Enfin, dans la banlieue ouest de Clermont-Ferrand, le reliquat de la ligne d’Ussel ne voit offrir que 6 fréquences par train jusqu’à Volvic en semaine (21 km en 26 mn), plus une par autocar (en 39 mn), trame réduite à 3 les dimanches. Il va de soi que le service n’est pas cadencé...
En résumé : un gros travail pour le futur SERM
Dans l’ensemble, l’étoile ferroviaire de Clermont-Ferrand a vu ses relations est-ouest largement amputées en raison de la suppression, vers Bordeaux, de tout service voyageurs sur Volvic-Ussel et, vers Saint-Etienne, sur Thiers-Boën, le transfert sur route handicapant les correspondances, interdisant les trains à plus long parcours et limitant ou interdisant les dessertes intermédiaires.
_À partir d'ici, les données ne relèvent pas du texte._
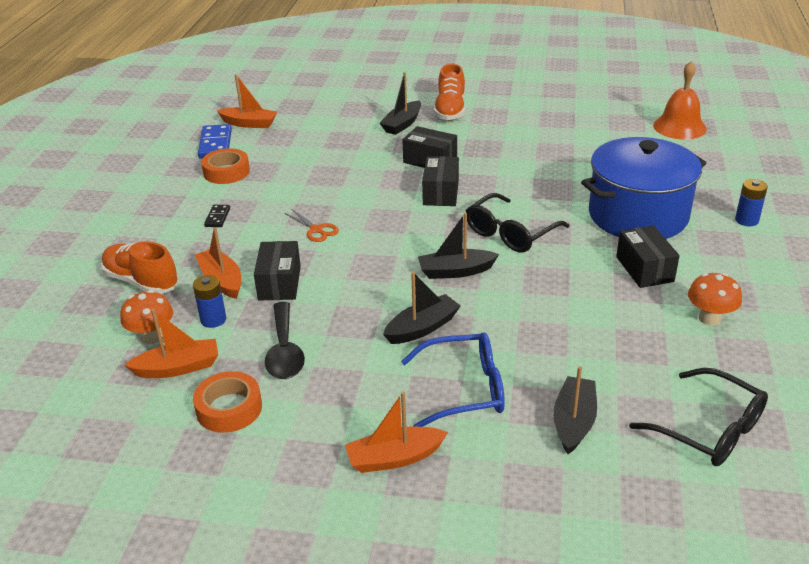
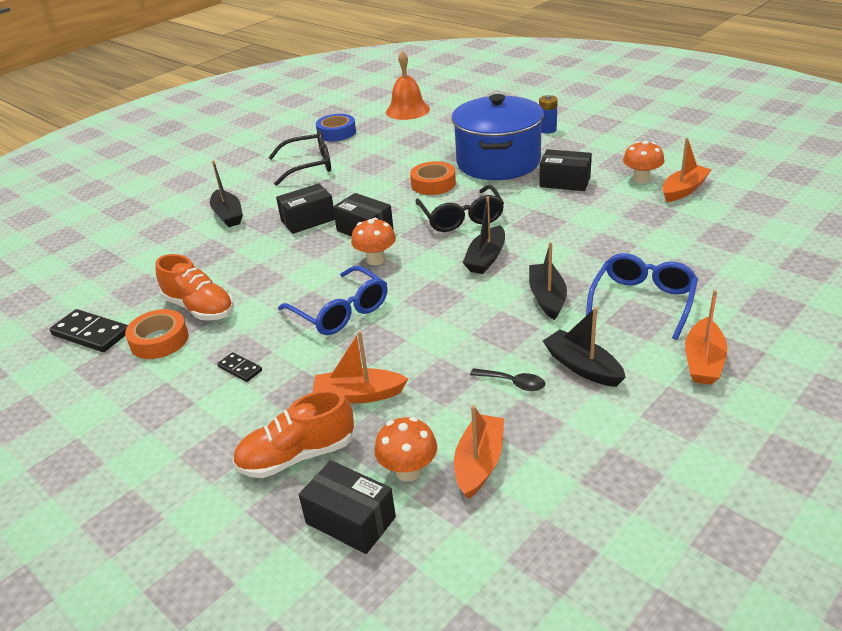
camera: 55 degrees left, 0 degrees up
(213, 320) = (421, 417): blue battery -> none
(215, 144) = (91, 334): blue domino -> black domino
(229, 408) = (571, 442): orange tape -> orange tape (433, 184)
(249, 124) = (85, 300): orange boat -> orange boat (683, 190)
(279, 283) = (403, 357): black box -> black box (350, 520)
(284, 351) = (513, 383): black spoon -> black spoon, size x0.58
(316, 230) = (340, 311): orange scissors -> blue glasses
(401, 216) = (376, 260): none -> orange mushroom
(450, 110) = (242, 186): orange shoe -> orange shoe (199, 308)
(574, 422) = (713, 266): black boat -> black boat (582, 367)
(588, 111) = (336, 133): none -> blue tape
(709, 429) = (754, 219): black glasses -> black glasses (309, 166)

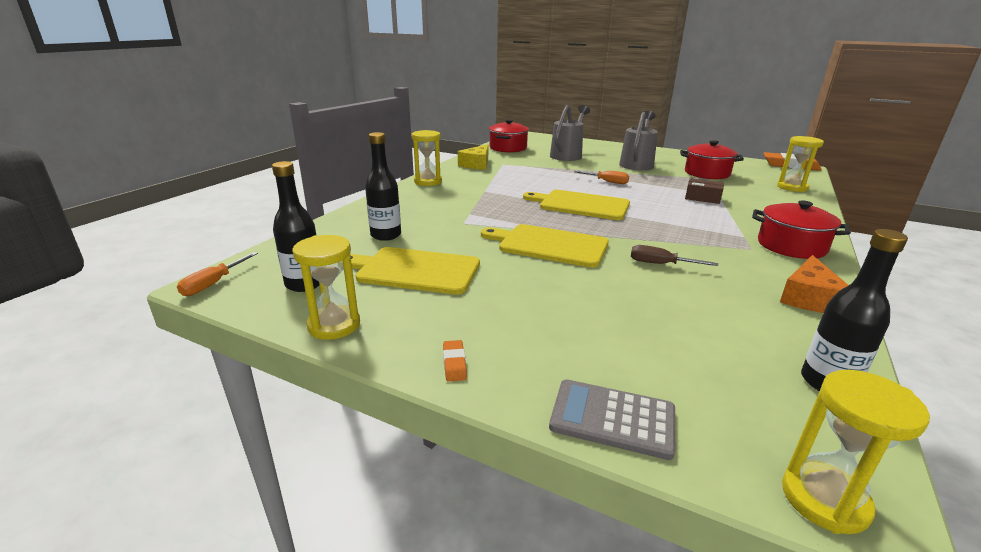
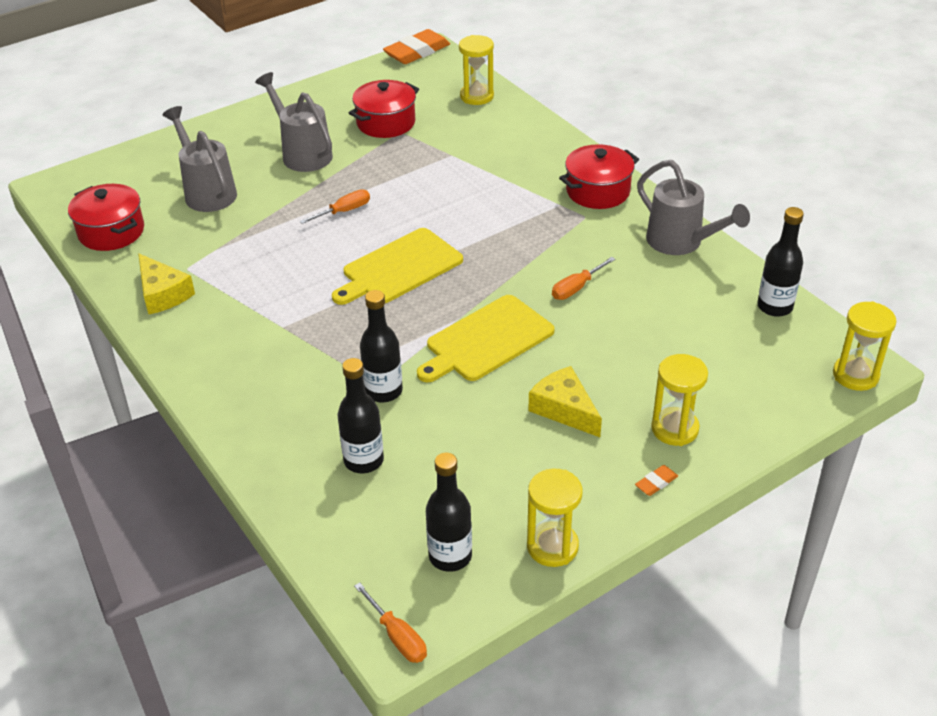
camera: 60 degrees left, 15 degrees up
(414, 270) = (475, 461): yellow cutting board -> none
(428, 182) = (196, 368): yellow hourglass -> yellow hourglass (674, 429)
(454, 363) = (656, 483): orange eraser -> orange eraser turned 60 degrees counterclockwise
(458, 226) = (383, 391): none -> black bottle
(508, 292) = (564, 409): none -> yellow cheese
(612, 419) = (758, 425): grey calculator -> none
(661, 264) = (576, 288): brown screwdriver -> orange screwdriver
(702, 198) = (453, 171): brown box -> none
(809, 298) = (681, 242): orange cheese -> grey watering can

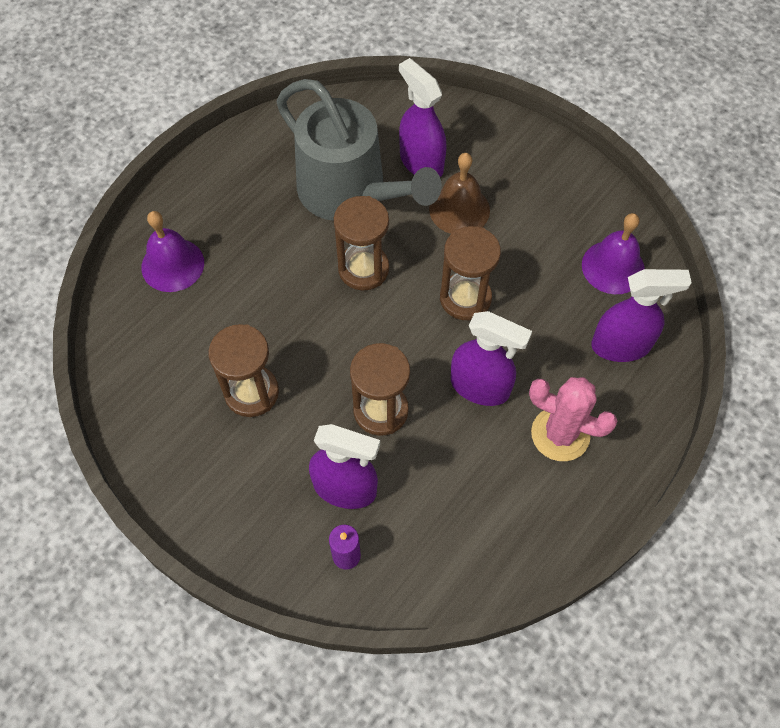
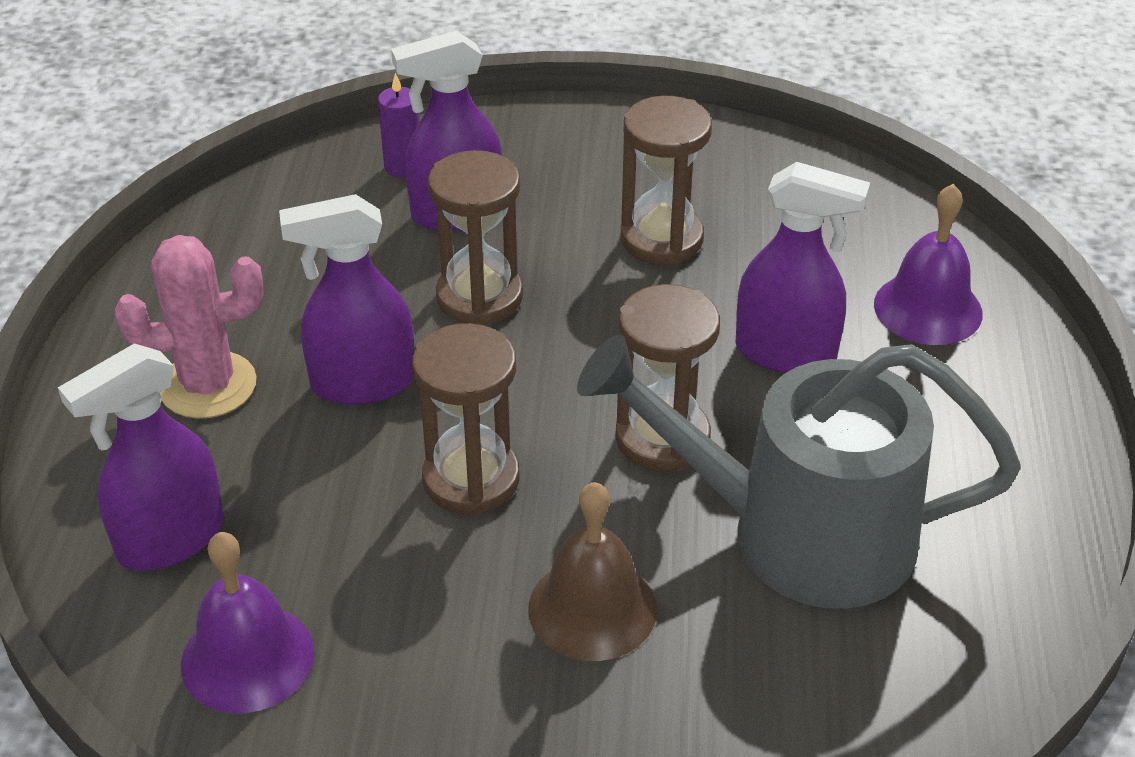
camera: 145 degrees right, 20 degrees down
(421, 162) = (733, 654): purple spray bottle -> purple spray bottle (786, 353)

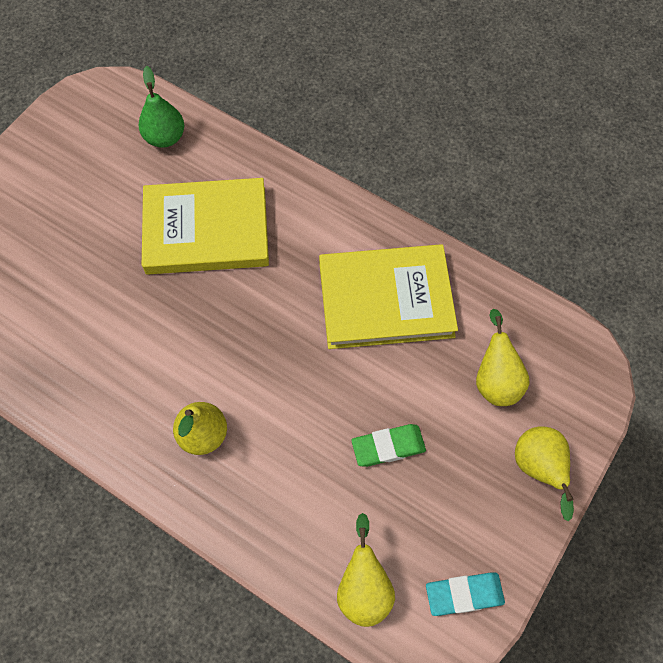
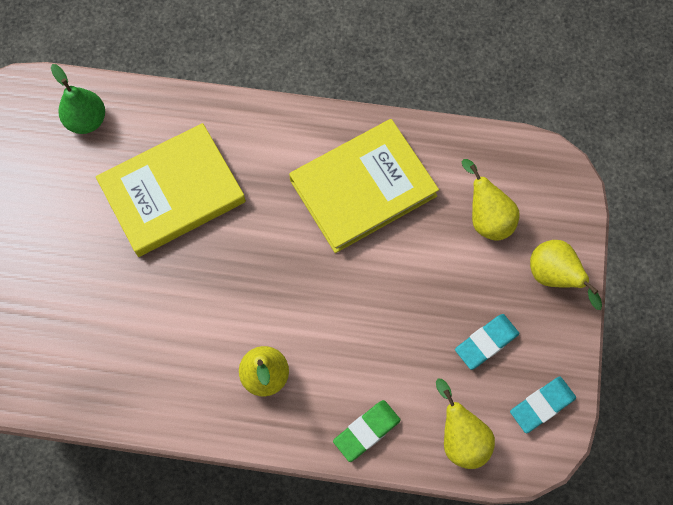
camera: 25 degrees left, 5 degrees up
(388, 447) = (426, 314): green eraser -> green eraser (367, 431)
(436, 503) = (486, 342): none -> turquoise eraser

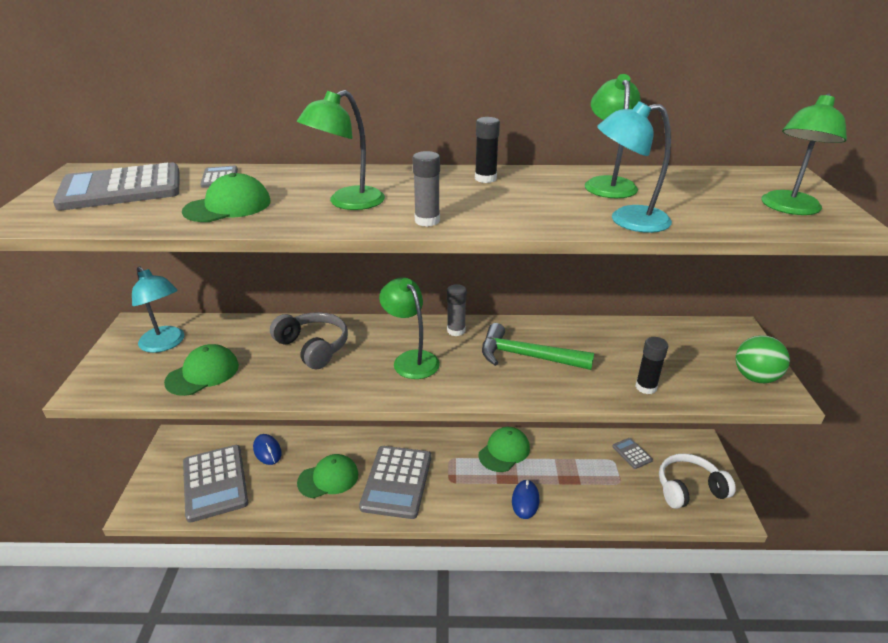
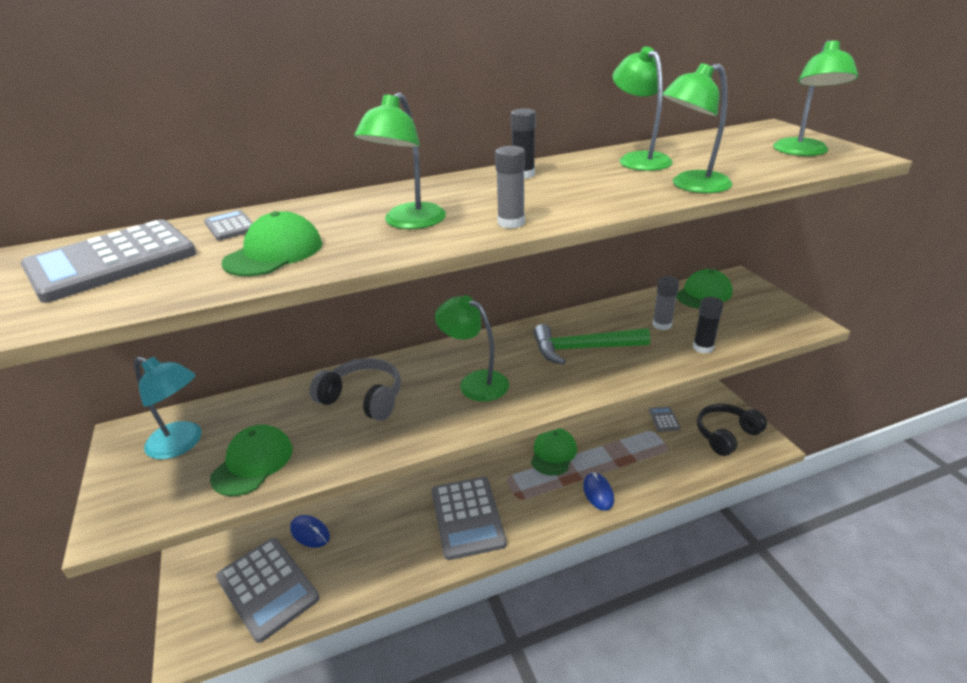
camera: 20 degrees left, 0 degrees up
(328, 478) = (394, 538): green cap -> green cap (703, 294)
(456, 330) = (499, 343): grey glue stick -> grey glue stick (662, 325)
(627, 220) = (691, 186): turquoise lamp -> green lamp
(632, 453) = (664, 419): grey calculator -> grey calculator turned 45 degrees clockwise
(689, 489) = (726, 435): white headphones -> black headphones
(755, 377) = (779, 315): green ball -> none

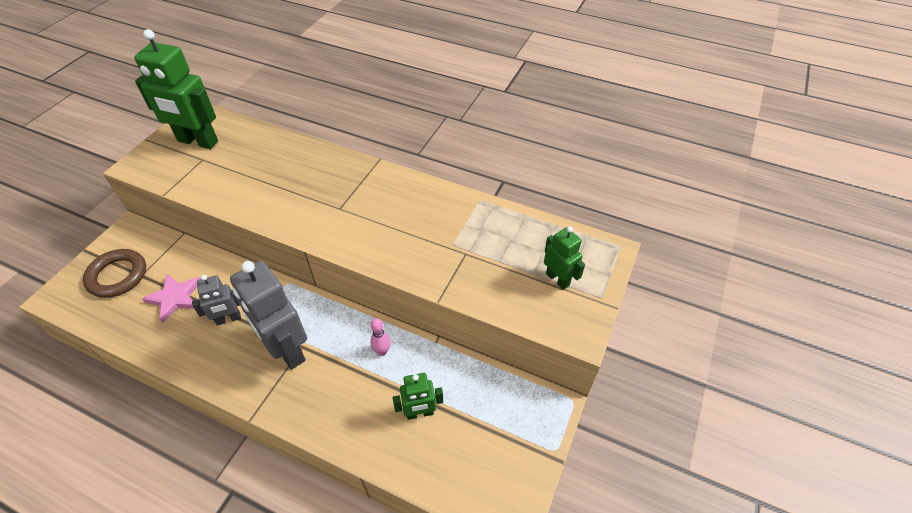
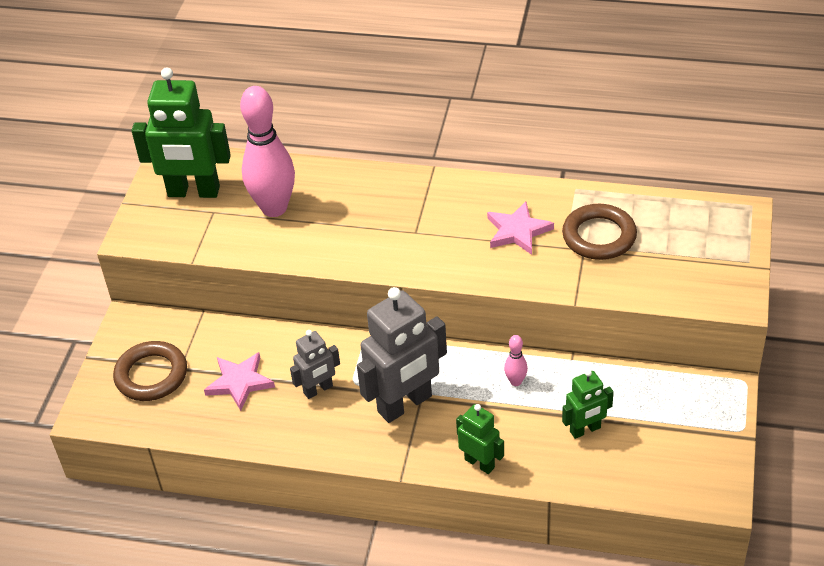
camera: 10 degrees left, 5 degrees down
(246, 166) = (274, 208): none -> pink bowling pin
(287, 349) = (405, 404): grey robot -> grey robot turned 75 degrees counterclockwise
(418, 225) = (517, 231): none -> pink star
(482, 245) = (599, 236): none -> brown ring
(557, 279) = (695, 253): green robot -> green robot (479, 463)

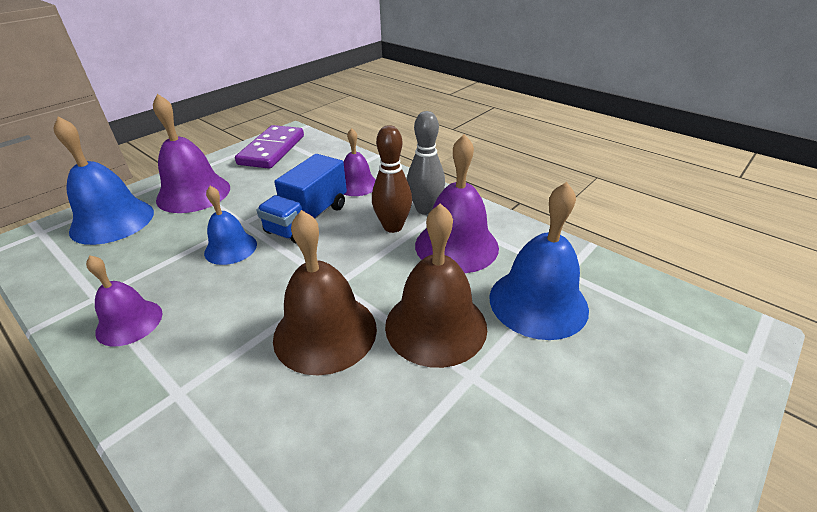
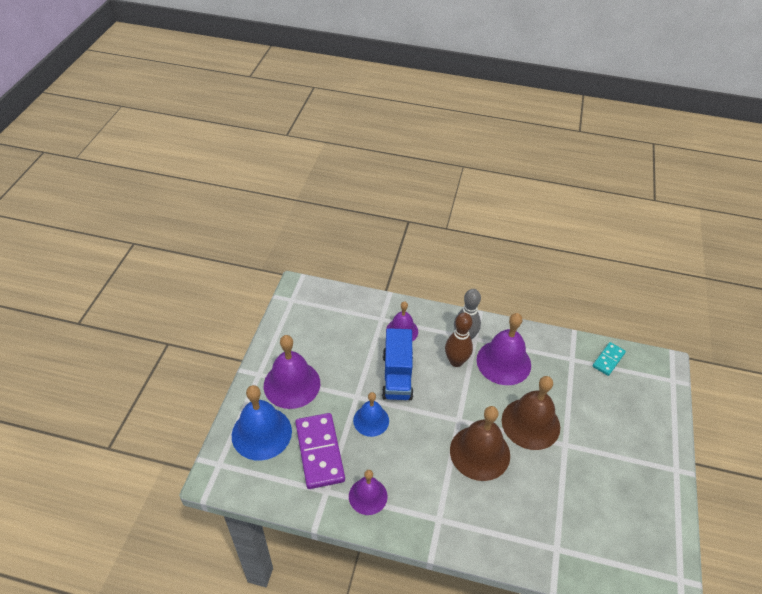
camera: 30 degrees left, 10 degrees up
(272, 150) = (304, 315): purple domino -> purple domino (320, 452)
(538, 302) = (569, 386): blue bell -> none
(630, 291) = (608, 360): none -> turquoise domino

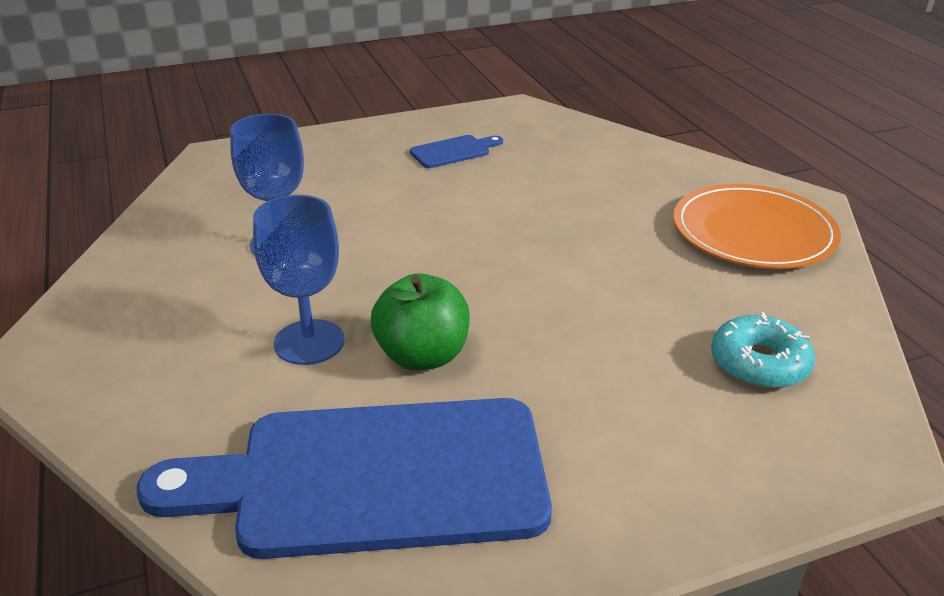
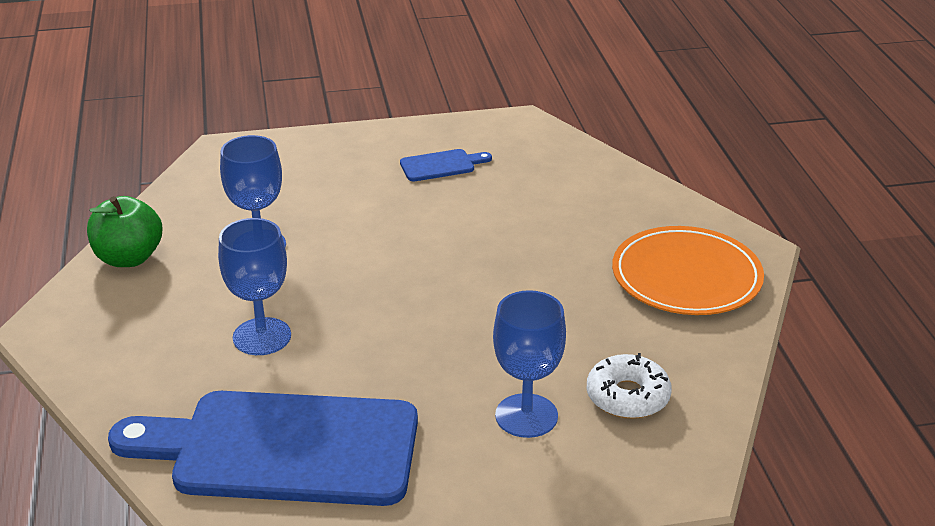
camera: 10 degrees right, 0 degrees up
(422, 356) = (350, 358): green apple -> green apple (129, 258)
(656, 399) = (526, 416): none -> blue goblet
(759, 363) = (627, 396): turquoise donut -> white donut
Sur l’axe nord-sud, les liaisons à grand parcours sont limitées à Paris et Lyon, avec les aléas que l’on connaît vers Paris, et, à faible fréquence, Nîmes, la continuation vers Marseille ayant été éliminée voici une dizaine d’années. La liaison vers Béziers est anecdotique, même si son statut Intercités donne des arguments aux défenseurs de la ligne des Causses et de l’Aubrac vis-à-vis de l’Etat.
Ci-dessus.- Belle gare d'Ambert, réduite à un centre de loisirs avec quelques circulations touristiques Agrivap et du vélo-rail. (Cl. RDS)
Ci-dessous.- Autocar TER remplaçant les trains SNCF à Ambert. (Cl. RDS)
En ce qui concerne les liaisons de plus grande proximité, on constate de belles fréquences jusqu’à Vichy, amoindries quoique correctes jusqu’à Moulins, insuffisantes jusqu’à Montluçon où les seules deux correspondances possibles vers la Nouvelle-Aquitaine sont dissuasives, passables jusqu’à Gannat. Très belles fréquences aussi au sud jusqu’à Issoire, voire Brioude, bien amoindries jusqu’à Aurillac. L’ensemble pâtit toutefois de l’absence de cadencement stricto sensu et de la faiblesse des dessertes en fin de semaine (au moment où le train peut servir les loisirs).
Les concepteurs d’un éventuel service express métropolitain (SERM) clermontois auront un gros travail pour « peigner » l’ensemble afin de le rendre plus lisible, la complexité (exceptions de circulation, mélange bus-trains) et trop souvent la faiblesse des trames étant aujourd’hui les principaux points faibles d’une étoile qui, pour les relations à longue distance, a dramatiquement perdu de son lustre d’antan et fait en effet la grande ville industrielle de l'Auvergne le désert ferroviaire dénoncé récemment par le PDG de Michelin.